*SELECTED EXCERPT*.
-- START --

15 KiB
Deploying a HDP 2.4 MultiNode HortonWorks Hadoop Cluster with Ambari on Azure
This tutorial walks through setting up a three node HortonWorks HDP 2.4 cluster using Azure virtual machines found on the marketplace.
IMPORTANT NOTE:
This is adapted from HortonWorks instruction video on HDP 2.4 Multinode Hadoop Installation using Ambari
Prerequisites
- An Active Azure subscription.
Deploy Virtual Machines
Create three machines that will serve as resource manager, yarn and two nodes.
-
Login to Azure Portal
-
Navigate to Azure Market Place and search for "CentOS-based 6.7".
-
Select the Open Logic Version:
IMPORTANT NOTE CentOS 6.7 is used here to match the deployment environment of the native HDP 2.4 Sandbox from HortonWorks.
-
Deploy virtual machine deploy using the Resource Manager model:
-
Set network and storage settings:
Create a new storage account and network security group. Under the network security group, create various inbound rules. Port 8080 allows access to Ambari web view (for cluster installation and adminstration).
This is done by following the highlighted boxes in the visual below.
IMPORTANT NOTE:
It is advised to add this machine to the same virtual network as your SQL Server 2016 (IAAS). This makes accessibility and connectivity easier between nodes.
Instead of creating a new storage account, you can attach your own or existing storage account at this point.Please make note of your newly created Network Security Group name (highlighted box #3) as it will be reused on the other two machines that will be deployed.
-
Add more Network Security Inbound rules:
Follow the highlighted boxes (#5 - #8) in the imagery of step 7 above to open up more service TCP ports on the virtual machine needed by HDP.
Other big data applications can be installed on HDP deployed VMs. On the security group, allow the following ports - 8000, 8888, 50070, 50095, 50075, 15000, 60010, 60030, 10000, 10001, 19888, 8443, 11000, 8050, 8993, 8744, 60080, 50111, 6080, 8088, 8080, 42080, 8020, 111, 8040, 4200, 21000, 9000, 8983, 4040, 18080, 9995, 9090.
When you are done, your final Inbound security rules should match the image below. -
Validate your configuration
Make sure validation is successful before continuing.

-- END --

*WHAT YOU NEED TO DO*.
Resume the Azure tutorial on deploying a HortonWorks HDP 2.4 cluster with Ambari, picking up directly after its final sentence.

*ENTRIES SHOWN*.
-- START --

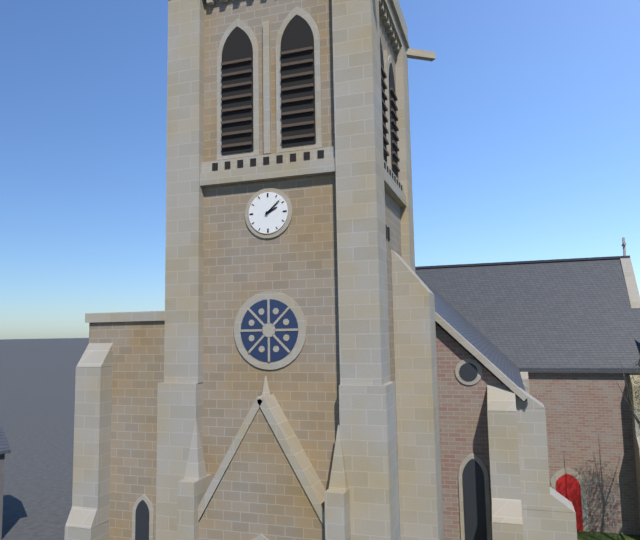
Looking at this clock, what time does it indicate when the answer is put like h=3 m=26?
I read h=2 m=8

-- END --
-- START --

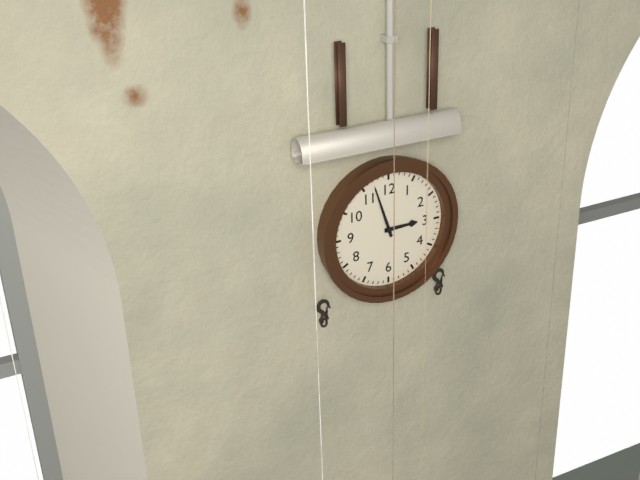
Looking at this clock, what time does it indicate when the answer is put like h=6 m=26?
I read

-- END --

*OUTPUT FOR THIS TASK*.
-
Create two more virtual machines following the steps above. These machines will serve as DataNodes. Please ensure that the VMs are part of the same virtual network and Network Security Group names (Step 7 highlighted box #1 and highlighted box #3 respectively). You will not need to repeat the steps of opening the ports as it is already open in the NSG.
This completes our deployment.
Attach extra storage disks to virtual machines
The local SSD attached to the virtual machine is not big enough to process big data.
-
Follow steps below to attach an extra data disk to all three virtual machines.
-
Format and mount the new data disk
-
Go to Azure Portal
- ClickVirtual Machines > Choose your machine > Overview
- Copy the Public IP address
- Open an SSH tool like Putty or mRemoteNG
-
Ssh into the first virtual machine :
$ ssh <created_user>@<host>
-
The new disk for a newly created Azure virtual machine, running Ubuntu, will be dev/sdc.
- List the mounted disks :
$ ls /dev/sd?
- List the mounted disks :
-
Change user to root :
sudo su
-
Mount new disk using the following options in this order : n, p, 1, default settings, w
$ fdisk /dev/sdc
- Enter n to create a new partition
- Enter p to set disk as primary
- Enter 1 to set disk as 1st partition
- Use default cylinder settings
- Select 1 for First cylinder
- Select default (133544) for Last cylinder
- Enter w to be able to write to disk
-
Set disk format
$ mkfs -t ext4 /dev/sdc1
. This will take a while. -
Make directory for mount point :
$ mkdir /data
-
Mount new disk at mount point
$ mount /dev/sdc1 /data
-
-
Persist new disk at reboot
-
Change user to root :
sudo su
-
Open
/etc/fstab
-
Enter this entry :
/dev/sdc1 /data ext4 defaults 0 0
-
Save and exit file
-
Create and Set the Fully Qualified Domain Name (FQDN) for the Azure VMs
On each virtual machine, we will be updating the /etc/hosts
file. Machines in the cluster need information of the hostname to IP address mappings.
Create hostname FQDN for all machines
-
Login to Azure Portal
-
Go to Virtual Machines and select your machine(s)
-
Click on Overview > Public IP address/DNS name label > Configuration and create a DNS name label and Save. Please make a note of the name you provide here (for example
new1
) as it will be used in the later steps. Also copy the FQDN, for instance in the imagery below, your FQDN would benew1.eastus2.cloudapp.azure.com
. -
Make a note Private IP addresses (Virtual Machines > Machine Name > Network Interfaces)
-
Repeat above steps for the other two machines.
Add Hostnames on all machines
-
Ssh into first host.
-
Check and change the hostname on the node.
-
Switch to root :
sudo su
-
Update the hosts file
-
Open
/etc/hosts
on machine -
Append the hostname to IP address mapping for all three nodes to
/etc/hosts
.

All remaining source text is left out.